# Looking to do a Fursuit trade!



## crystallinecanine (Jun 6, 2017)

I don't know if people do trades on here or if I'm posting in the right place. Whatever. Anyways, I have been making fursuits for a year now and make good suits (im not quite the professional yet, but I am pretty good for a year of making) . I'm looking for a head trade; I'd make you a head of your choice and you'd make me a head of my choice.

Must haves: 
- Not squishing against the face, good visibility, great ventilation, cute style. 
- We both must be of the same level of fursuit making skill. 
- Patience (I have a lot of commissions to do, so it won't be at the top of my list)

I'll pay for your shipping and you must do likewise. Let me know if this is something you'd like!

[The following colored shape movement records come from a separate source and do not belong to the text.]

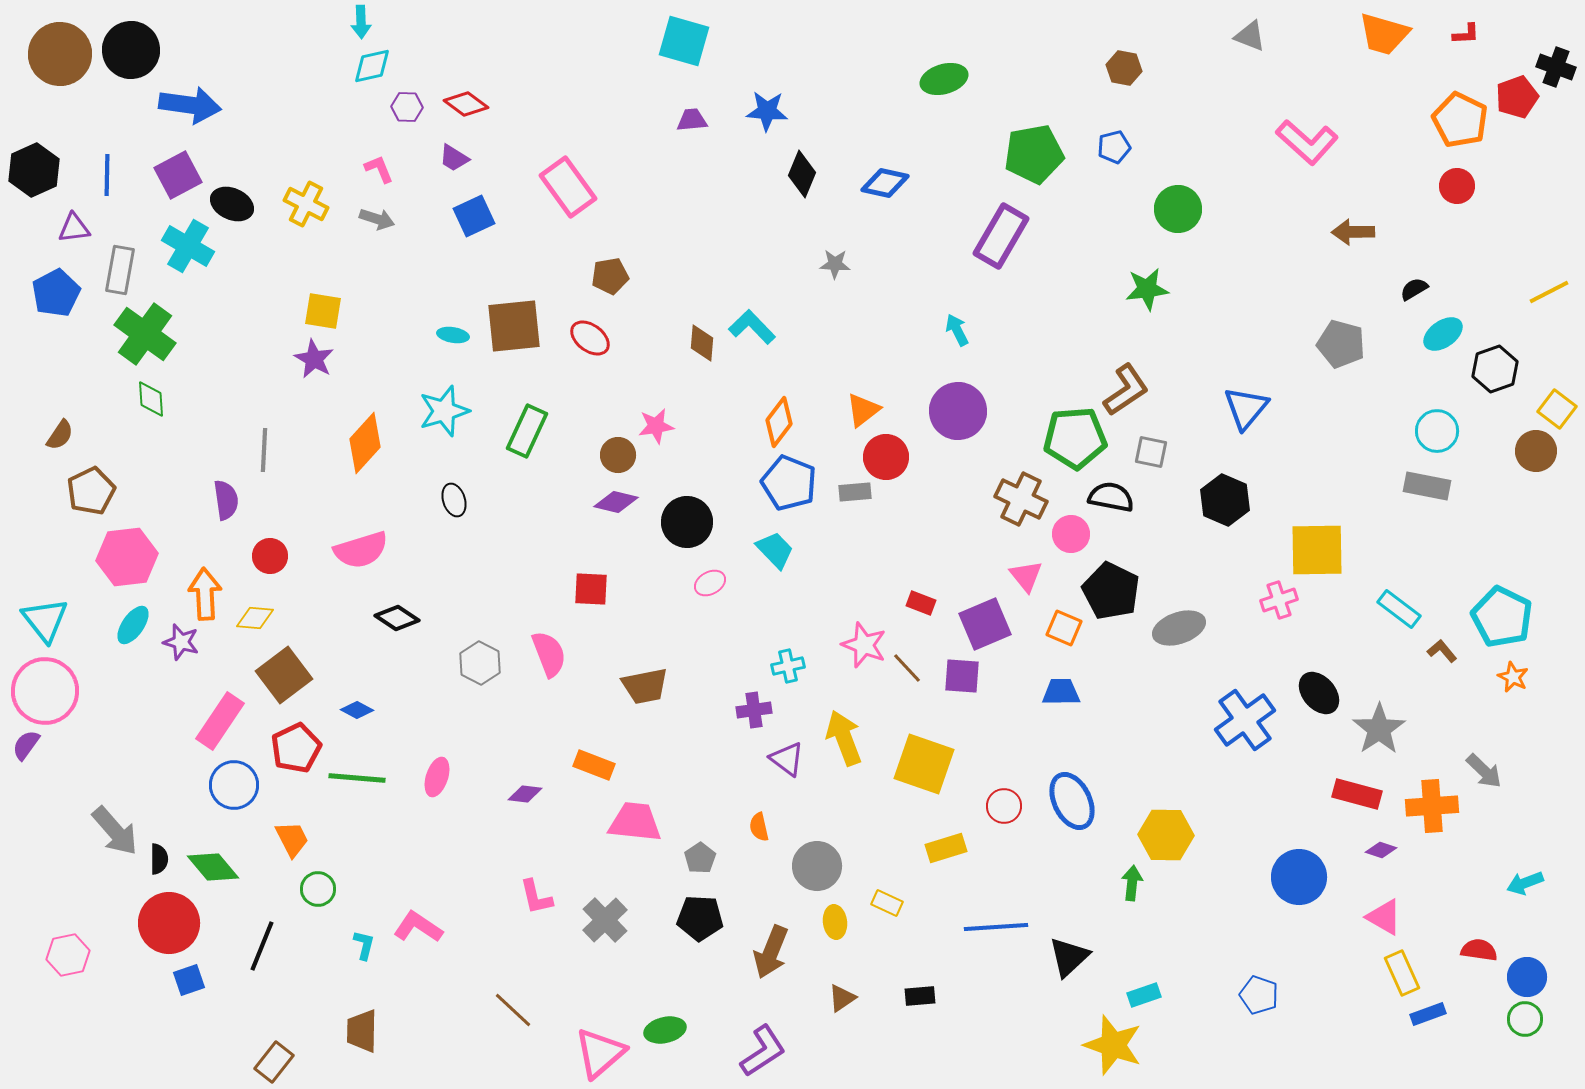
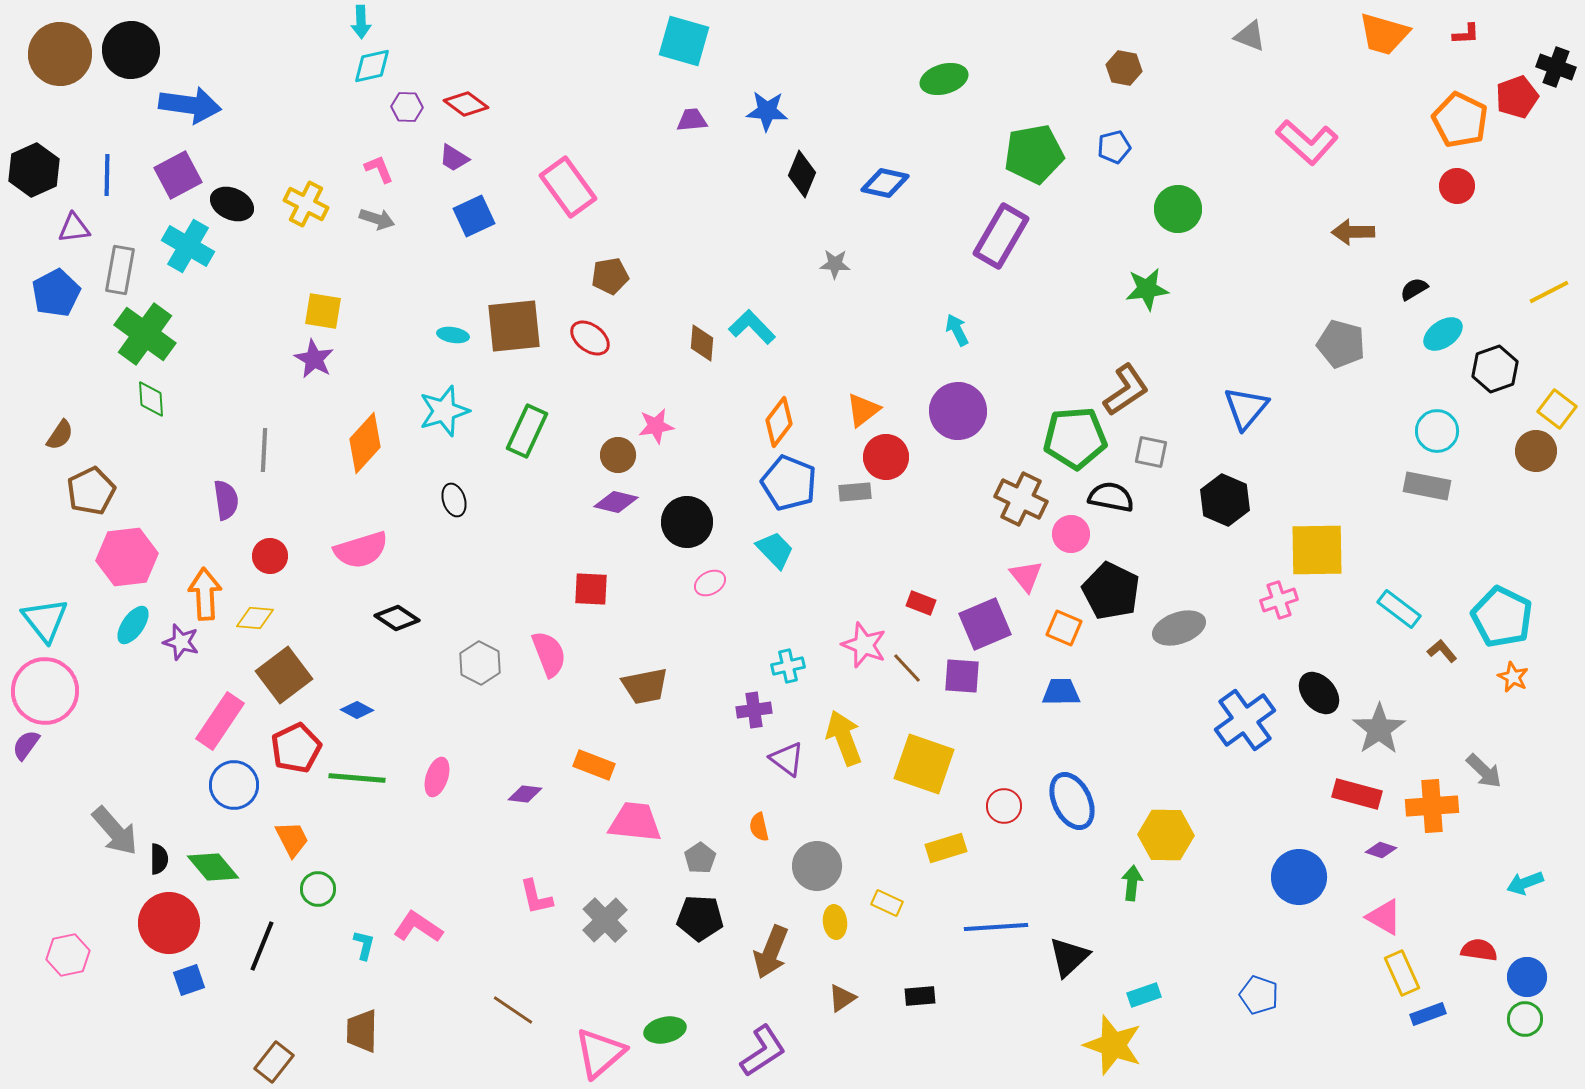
brown line at (513, 1010): rotated 9 degrees counterclockwise
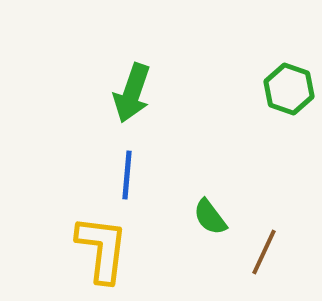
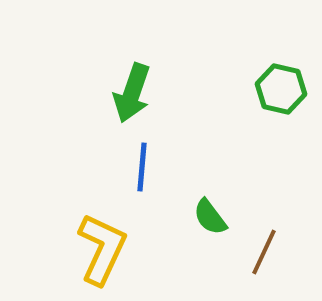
green hexagon: moved 8 px left; rotated 6 degrees counterclockwise
blue line: moved 15 px right, 8 px up
yellow L-shape: rotated 18 degrees clockwise
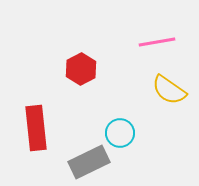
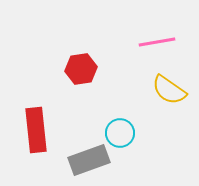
red hexagon: rotated 20 degrees clockwise
red rectangle: moved 2 px down
gray rectangle: moved 2 px up; rotated 6 degrees clockwise
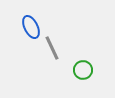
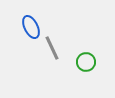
green circle: moved 3 px right, 8 px up
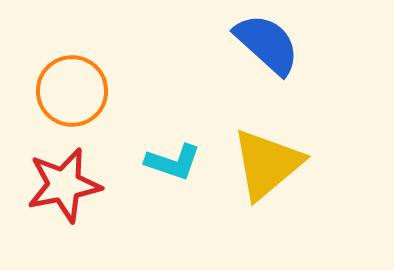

Find examples of my work at: www.inajiffy-creations.weebly.com


----------



## HallowQueen (Jun 6, 2017)

how big of a trade, my darling? an artistic freedom trade does sound quite fun....
message me if you would like to tell me about what you would want to make


----------



## Furry trade (Oct 16, 2020)

Hello i realy wanne trade!


----------



## Tendo64 (Oct 16, 2020)

Furry trade said:


> Hello i realy wanne trade!


Hoo boy, only a matter of time before the necros returned
This post was made like three years ago. They haven't even been online in a year and a half.


----------



## Furry trade (Oct 16, 2020)

Tendo64 said:


> Hoo boy, only a matter of time before the necros returned
> This post was made like three years ago. They haven't even been online in a year and a half.


 i stil wanne trade


----------



## Tendo64 (Oct 16, 2020)

Furry trade said:


> i stil wanne trade


well, you're not going to get an answer on a post this old. they've probably sold it a long time ago. target newer and active threads. if there aren't any, search elsewhere


----------